In their home at Eaton Square they have a couple visiting, Annette (Alice Henley) and her fiancé Mervyn (TimDownie) who came for one night and stayed for days.

Life isn't easy for the young Marquis and his sister. The desperate need to keep up appearances is immense, particularly where they both are addicted to 'Charlie and Henry', a nickname they have given the white powder they sniff to boost their daily life. Unfortunately for the two, the castle they had inherited loses its roof to a fire and, as one might expect, the insurance had lapsed before it could cover the cost of the repairs. Their investment in the purchase of a hotel proved costly. In desperation, Charlie travels to Bogota from where he manages to smuggle cocaine inside the head sculptures of four Roman Emperors.

While the Marquis is busy contemplating ways of earning money, his sister is busy spending it. Her social charitable work is indiscriminate sex with males serving her, from Tesco delivery boys to her builder and now Darrell Day (Wesley Theobald), a limousine chauffeur, who also happens to know a great deal about her brother's sexual habits. Darrell is black and is a quick learner when it comes to preparing cocktails and sexual services.

The unexpected arrival of Cara Coleman (Jacqueline Wood) is initially met with delight tinged with awe, particularly from star struck Annette. Cara is a drug addict, whose greatest achievement is to abstain from drugs for 43 days. She is manipulative and well versed in muddying water and masquerading as innocent vulnerable 'recently widowed' woman.
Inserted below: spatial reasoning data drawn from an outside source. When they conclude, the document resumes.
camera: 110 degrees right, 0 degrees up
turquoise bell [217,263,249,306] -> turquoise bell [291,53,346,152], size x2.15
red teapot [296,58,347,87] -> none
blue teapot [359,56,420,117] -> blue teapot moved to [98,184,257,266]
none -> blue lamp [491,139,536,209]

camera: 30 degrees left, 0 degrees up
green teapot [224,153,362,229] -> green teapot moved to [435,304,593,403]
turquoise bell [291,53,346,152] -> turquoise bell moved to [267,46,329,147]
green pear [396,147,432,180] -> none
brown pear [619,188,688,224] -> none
The dialogue is, overall, convincing and in parts are funny. In a play where drugs and sex are the bedrock of the society, clichés are inevitable.

The performances range from mediocre to excellent. Jason Lawson's casting of Henry and Cara is inspired. Wood's and Dawnay's performances are the fulcrums of this production. They highlight the grotesque in our celebrity obsessed society.
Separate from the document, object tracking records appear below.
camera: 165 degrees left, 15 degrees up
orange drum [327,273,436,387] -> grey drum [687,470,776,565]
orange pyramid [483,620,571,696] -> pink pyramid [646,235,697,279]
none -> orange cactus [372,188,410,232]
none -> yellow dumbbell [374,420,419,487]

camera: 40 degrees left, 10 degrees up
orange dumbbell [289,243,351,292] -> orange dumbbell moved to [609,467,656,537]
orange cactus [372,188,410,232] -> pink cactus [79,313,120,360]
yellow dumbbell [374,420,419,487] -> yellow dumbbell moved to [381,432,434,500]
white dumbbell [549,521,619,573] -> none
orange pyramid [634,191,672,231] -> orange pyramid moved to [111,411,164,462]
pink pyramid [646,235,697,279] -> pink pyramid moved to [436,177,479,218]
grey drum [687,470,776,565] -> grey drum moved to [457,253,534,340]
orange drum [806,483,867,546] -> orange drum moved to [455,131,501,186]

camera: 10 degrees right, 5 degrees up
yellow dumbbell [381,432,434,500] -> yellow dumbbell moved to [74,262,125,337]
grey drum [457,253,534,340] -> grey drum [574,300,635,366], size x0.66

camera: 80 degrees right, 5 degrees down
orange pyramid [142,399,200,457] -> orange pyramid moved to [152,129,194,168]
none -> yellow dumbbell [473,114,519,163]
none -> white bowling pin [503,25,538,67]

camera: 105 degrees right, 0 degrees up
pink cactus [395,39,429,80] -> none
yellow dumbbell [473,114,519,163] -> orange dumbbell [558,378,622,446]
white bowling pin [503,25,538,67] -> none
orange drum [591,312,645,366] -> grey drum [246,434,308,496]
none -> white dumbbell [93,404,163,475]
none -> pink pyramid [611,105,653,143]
The theatre programme provides a detailed background to the playwright, Peter Maddoock. He was a lawyer who later trafficked drugs. In 1982 he was caught and many other celebrities, including the Queen's cousin the Marquis of Bristol, were exposed. He paid for his crime with 40 months in jail where he spawned the first draft of this play.

Evidently, his personal experience provides a convincing insight, in this debut comedy-drama, into the ugly existence of an exploitive, self-centred and greedy society whose attachments to cocaine and sex are all-consuming.